Passage for review:
In practice, the Commission stopped routinely providing bespoke advice some years ago as it simply has not had the resources to do so. Long gone are the days when it was possible to email or telephone a named individual and expect a tailored response – indeed, one of the Commission's stated aims in its 2009-10 report was to decrease the number of tailored advice requests it received by 10%. Instead, the Commission now expects trustees for the most part to rely on the generic advice that it makes available on its website, having spent years actively encouraging users to interact with it primarily by online means. The 2022-23 report refers to some of this advice, including the Commission's five-minute guides which, in themselves, provide no more than a brief overview of the matters they purport to address, although they do at least include links to some of the Commission's more detailed guidance, which is to be welcomed given that the Commission's website is not easily navigable. The Commission has indicated an intention to review much of its core guidance to make it more accessible, although this has led to concerns about the possibility of it being diluted – and becoming less helpful as a result.

The Commission still has a statutory power to issue bespoke advice under section 110 of the Charities Act 2011, but its policy now tends to be only to do so in limited circumstances. Increasingly, those seeking answers are told to take professional advice. And those who are lucky enough to obtain advice often have to wait some time for it: the Commission aims to decide registration, permission and advice requests within 30 working days but, according to its report, it only did so in 85% of cases during the year – which is, at least, an improvement over the year before (80%). However, those who deal regularly with the Commission will know that, in the more difficult or unusual cases, its turnaround times can be considerably longer than six weeks.

Informing public choice

To some extent, informing public choice has always been part of the Commission's role, although in the past it has treated this as being part of its fifth statutory objective – enhancing the accountability of charities to donors, beneficiaries and the general public. Hence, the sections of its 2009-10 report that deal with improving charities' accounting and reporting practices and enhancing the register, for example, are included in a section dedicated to that objective. Then, the focus was very much on the Commission's support of charities, and so the report spoke of it "urging more charities to be accountable by making their information public within the ten-month deadline" and of it running media campaigns to "make charity trustees aware of the importance of making information available".

Data under study:
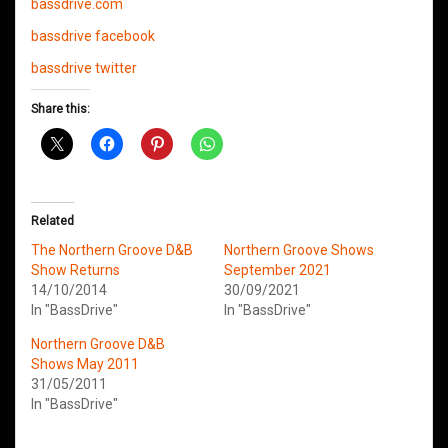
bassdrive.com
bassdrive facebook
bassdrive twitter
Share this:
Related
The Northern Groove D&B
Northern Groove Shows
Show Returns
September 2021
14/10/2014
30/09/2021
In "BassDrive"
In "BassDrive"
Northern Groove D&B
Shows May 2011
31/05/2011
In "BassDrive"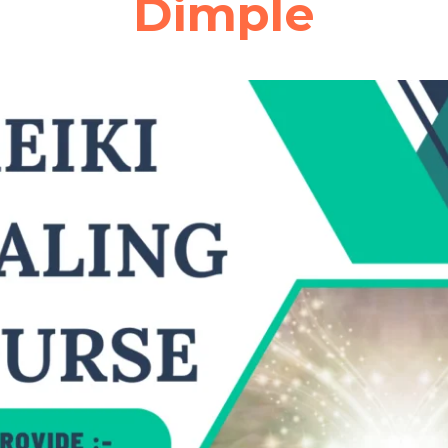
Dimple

...

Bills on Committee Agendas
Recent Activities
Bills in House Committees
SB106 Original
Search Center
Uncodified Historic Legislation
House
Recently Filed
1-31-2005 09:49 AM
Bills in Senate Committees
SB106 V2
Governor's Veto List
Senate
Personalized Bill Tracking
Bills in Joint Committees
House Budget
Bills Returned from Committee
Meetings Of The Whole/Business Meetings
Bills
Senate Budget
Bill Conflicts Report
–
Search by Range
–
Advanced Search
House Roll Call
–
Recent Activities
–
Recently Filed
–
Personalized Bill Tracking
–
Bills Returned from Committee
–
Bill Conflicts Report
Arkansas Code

Written task: Reproduce the passage about the Charity Commission's advice word for word, from "The Commission still" to "than six weeks.".

Response to this exercise:
The Commission still has a statutory power to issue bespoke advice under section 110 of the Charities Act 2011, but its policy now tends to be only to do so in limited circumstances. Increasingly, those seeking answers are told to take professional advice. And those who are lucky enough to obtain advice often have to wait some time for it: the Commission aims to decide registration, permission and advice requests within 30 working days but, according to its report, it only did so in 85% of cases during the year – which is, at least, an improvement over the year before (80%). However, those who deal regularly with the Commission will know that, in the more difficult or unusual cases, its turnaround times can be considerably longer than six weeks.